The real horrors lie in True Crime! Shocking, thought-provoking, eye-opening – a five star read!
TRUE CRIME THRILLER with a twist. Written first-hand by the actual investigator in DEFENSE of real people charged with murder.
A criminal justice system that is blind to some while embracing others for unconscious and unconscionable reasons.
Empowering, inspiring, evocative journey of a real-life seasoned criminal defense investigator through guilt, innocence, and the court system.
Entertaining personal stories and gritty details of real murders.
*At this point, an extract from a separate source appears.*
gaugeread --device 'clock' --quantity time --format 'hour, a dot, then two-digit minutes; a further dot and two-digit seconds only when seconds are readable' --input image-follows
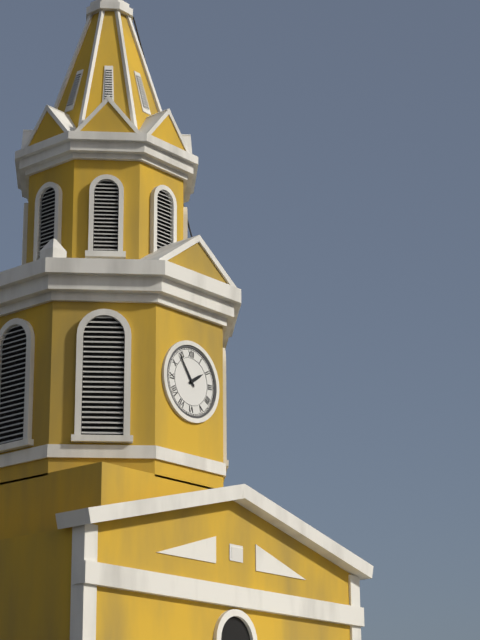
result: 1.54
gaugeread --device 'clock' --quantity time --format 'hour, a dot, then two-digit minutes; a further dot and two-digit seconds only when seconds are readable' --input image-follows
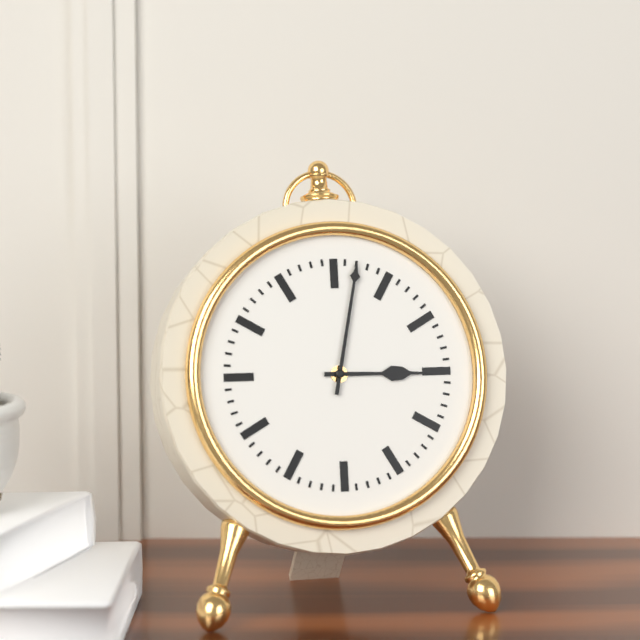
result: 3.02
Throughout her true dark and gritty stories and commentary on the legal system, April entertains us with wit and humor while describing her personal and professional journey through the criminal justice system as she helps defend otherwise average citizens who are accused of heinous, violent crimes, and shares her best practices for uncovering and laying out the evidence against the accused.
Her accounts are TRUE!
Read about these cases:
• Max Roybal: A wife’s jawbone is delivered in a Tupperware container to a local TV station with a map to locate her remains.
• Hope Schreiner: A 73-year-old grandmother is convicted of bludgeoning her husband to death in their driveway with a potato hoe.
• Sedley Alley: The infamous rape-murder of a 19-year-old Marine cadet, who is the daughter of a U.S. Ambassador.
Making a Case for Innocence is a deep and thought-provoking read, accounts of true crime have always been of great interest to me, especially when it relates to the criminal justice system – how a system meant to be fair and just can fail society so miserably is shocking.
“Justice is about the truth.”
The Foreword [by Dr. Jorey Krawczyn] and the Introduction of this book alone had me hooked and eager to read the account that was to come, it introduced the idea of an unjust justice system – how easily the truth gets lost when determining guilt or innocence, and whether, intentional or not, the justice system fails as a result of the people who manage it.
As you read through Higuera’s experiences, you’ll be shocked at some of the proceedings and how some things went unchallenged. I am not a trained member of staff, employed in this system but even I saw something was amiss, amiss is too weak a word, I saw something WRONG in the way these cases were conducted. Higuera inflects humour in the appropriate places in this read, without taking away from the serious issues.
Interspersed throughout her account are very short descriptions of cases in the news of wrongful convictions, which served as short sharp shock to the reader, shock that these miscarriages of justice were able to happen.
My mind went into over-drive after finishing this book, thinking about the death penalty, as it still exists in certain parts of America, and it’s scary to think people are executed when found guilty of certain crimes. Death – there is no coming back from that and Higuera stresses the importance of the truth as people lives literally rest on it. I want to quickly state, I am firmly against the death penalty, and I believe there are several failing in the running of the criminal justice system both in the UK, America and other parts of the world. Don’t get me wrong, I don’t think everyone is innocent, those that truly are guilty deserve to be punished (not killed) but the combined years innocence people have spent behind bars shows there is something wrong and it shouldn’t be ignored. When a person’s freedom hangs in the balance, how can the truth be so easily overlooked?
“No system can be just if humans make the decision.”
So how do we solve this problem, can it be solved? I highly recommend this book, I am in awe of Higuera’s compassion to not only the victims and their families but also to those found rightly and wrongly convicted and I applaud the work that she does. If nothing else, this book seeks to open your eyes to what is happening.